Hi folks, fairly new motorhomer (one season) and am considering using two weeks' holiday that I have in January to go to the French Med coast.

Can anyone give me any info on sites in Winter? Are there any open or what about Aires de Service?

Any other tips appreciated.

Thanks in advance to anyone taking the trouble to help.


----------



## carol (May 9, 2005)

Hi Wee Jock

I can't answer for January, but we have used the aires at Narbonne Plage and Gruisan (?) in the latter half of the year (they have about 4 I think) and they have been open, but you may find no water, due to freezing, as anywhere within the aires system... 

Sites haven't used, no doubt others will have more information.


----------



## teemyob (Nov 22, 2005)

*Sites Winter*

Hello there,

Here is one of a few open all year. We stayed there this year for Easter. Nice site with heated pool.

>>>Click for Cigales<<<

There is also a Camping Cheques site nearby, check there website as it is a lot cheaper to stay on with camping cheques.

If you need any more info, please ask again as I know the Area very well.

Trev.


----------



## teemyob (Nov 22, 2005)

*Winter*

Sorry I did not ask which part of the Med Coast, East or West?

Trev


----------



## rosmic (Oct 9, 2005)

Argelles & Leucate are good aires but can be cold at that time of year 
Rosie (ROSMIC)


----------



## blondy (Aug 23, 2007)

*france in winter*

Get a caravan club book, Europe 1, this shows many sites open all year
and a lot of other usefull info,
this book is my bible when in france
Cheers Don


----------



## 101405 (Oct 15, 2006)

*france med*

Take some warm clothes. wind chill can be 10- seems a strange time to go french med. for warm weather 1000km south !! spain


----------



## 107941 (Oct 28, 2007)

*Re: france med*



silversurfa said:


> Take some warm clothes. wind chill can be 10- seems a strange time to go french med. for warm weather 1000km south !! spain


Thanks everyone. I never actually mentioned anything about going for the warm weather. If I was desperate for sun I'd fly to Cyprus or somewhere.

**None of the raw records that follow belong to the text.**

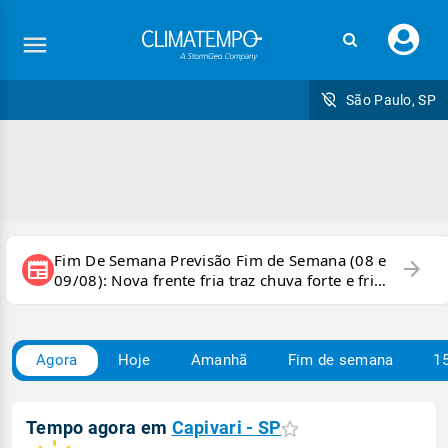
Faç
seu
logi
São Paulo, SP
Fim De Semana Previsão Fim de Semana (08 e
arrow_forward
newspaper
09/08): Nova frente fria traz chuva forte e frio
para áreas do país
Agora
Hoje
Amanhã
Fim de semana
15
Tempo agora em
Capivari - SP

I'd like to use my motorhome as we really enjoy it and the south of France seemed a good compromise. Not as far to drive as the southernmost part of Spain and the weather, whilst certainly not for sunbathing, should at least be a bit warmer than in the U.K.

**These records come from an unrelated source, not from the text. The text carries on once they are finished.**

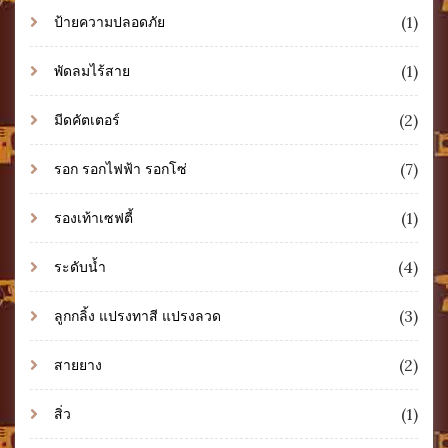
(1)
ป้ายความปลอดภัย
(1)
พัดลมไร้สาย
(2)
มีดคัตเตอร์
(7)
รอก รอกไฟฟ้า รอกโซ่
(1)
รองเท้าเซฟตี้
(4)
ระดับน้ำ
(3)
ลูกกลิ้ง แปรงทาสี แปรงลวด
(2)
สายยาง
(1)
สิ่ว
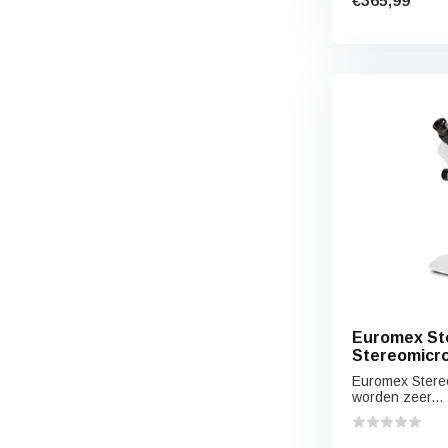
€365,99
Euromex Ste
Stereomicr
Tandbeugels
Euromex Stere
worden zeer...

What do you think the weather will be like in Southern Spain around then?


----------



## Briarose (Oct 9, 2007)

We are in the same boat just now, got a couple of weeks when we could head off but can't drive too far as first Grandchild due in mid Nov thought about France but from what I can gather it is cold now too.


----------



## Wanderwagon3 (May 27, 2005)

*As Topic*

Good Evening Weejock

There are 3 small regions in France which still show a little orange or even red in Jan,Feb March on the French TV weather forecast maps!! The rest can be a very dark blue!

They are Biaritz Nice and Colliour regions

We spent 55 happy days on a site near Le Boulou( Colliour) in 1998

For further info read my article " Advice for first Timers in Europe" which can be found by using ASK enter Ken Shawcross Motorhome-List and scroll to the above article.

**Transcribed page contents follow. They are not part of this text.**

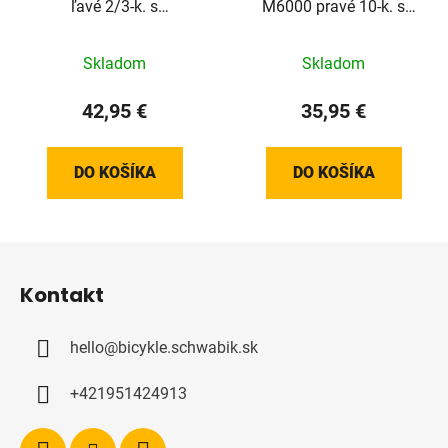
ľavé 2/3-k. s
M6000 pravé 10-k. s
ukazovateľom
ukazovateľom
Skladom
Skladom
42,95 €
35,95 €
DO KOŠÍKA
DO KOŠÍKA
Z
á
Kontakt
p
ä
hello
@
bicykle.schwabik.sk
t
i
+421951424913
e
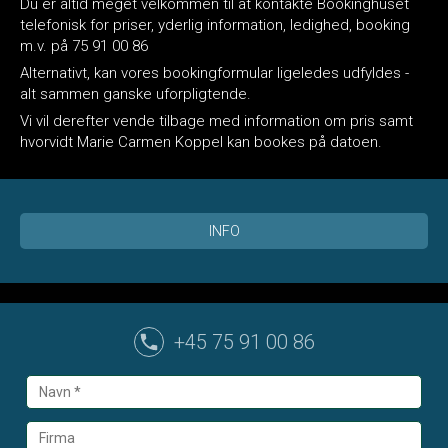
Du er altid meget velkommen til at kontakte Bookinghuset
telefonisk for priser, yderlig information, ledighed, booking
m.v. på 75 91 00 86
Alternativt, kan vores bookingformular ligeledes udfyldes -
alt sammen ganske uforpligtende.
Vi vil derefter vende tilbage med information om pris samt
hvorvidt Marie Carmen Koppel kan bookes på datoen.
INFO
+45 75 91 00 86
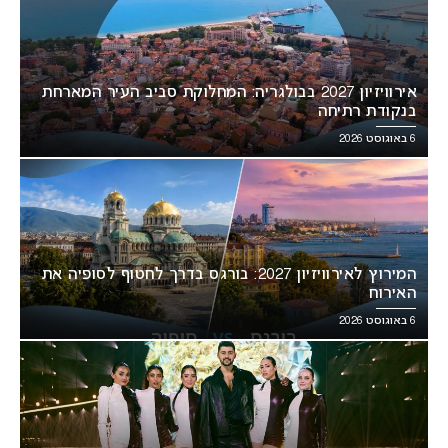
אירוויזיון 2027 בבולגריה: המחלוקת סביב העיר המארחת
בנקודת רתיחה
6 באוגוסט 2026
המירוץ לאירוויזיון 2027: בורגס בדרך לחטוף לסופיה את
האירוח
6 באוגוסט 2026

IF you paid your subs for this site you would find lots of useful accounts re such like trips!!

HTH

Ken.......with Wanderwagon3


----------



## 107941 (Oct 28, 2007)

*Re: As Topic*



Wanderwagon3 said:


> Good Evening Weejock
> 
> There are 3 small regions in France which still show a little orange or even red in Jan,Feb March on the French TV weather forecast maps!! The rest can be a very dark blue!
> 
> ...


Thanks for that. I must have given the wrong impression somewhere or maybe people have inferred that I'm a newbie.

I've been caravanning in Europe for many years and we motorhomed this year for over three weeks in Germany and Austria so we're far from first timers.

What I have never done is a Europe trip in Winter, hence my request. I was curious about the availibility of water and aires etc and of course curious about the weather. I can look up the temperature on the Web but it's still nice to have other people's experiences.

I was under the impression that it's Ok to use the site free of charge for a while to see if it is of long term use for me, which is what I'm doing.

Thanks again to everyone who's helped.


----------